## [Problem statement]
The answer should be an exact copy of the data.

[Stored data]

------------

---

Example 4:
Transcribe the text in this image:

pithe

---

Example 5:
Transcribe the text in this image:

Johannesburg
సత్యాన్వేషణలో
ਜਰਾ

------------

## [Problem solution]
---

Example 4:
Transcribe the text in this image:

pithe

---

Example 5:
Transcribe the text in this image:

Johannesburg
సత్యాన్వేషణలో
ਜਰਾ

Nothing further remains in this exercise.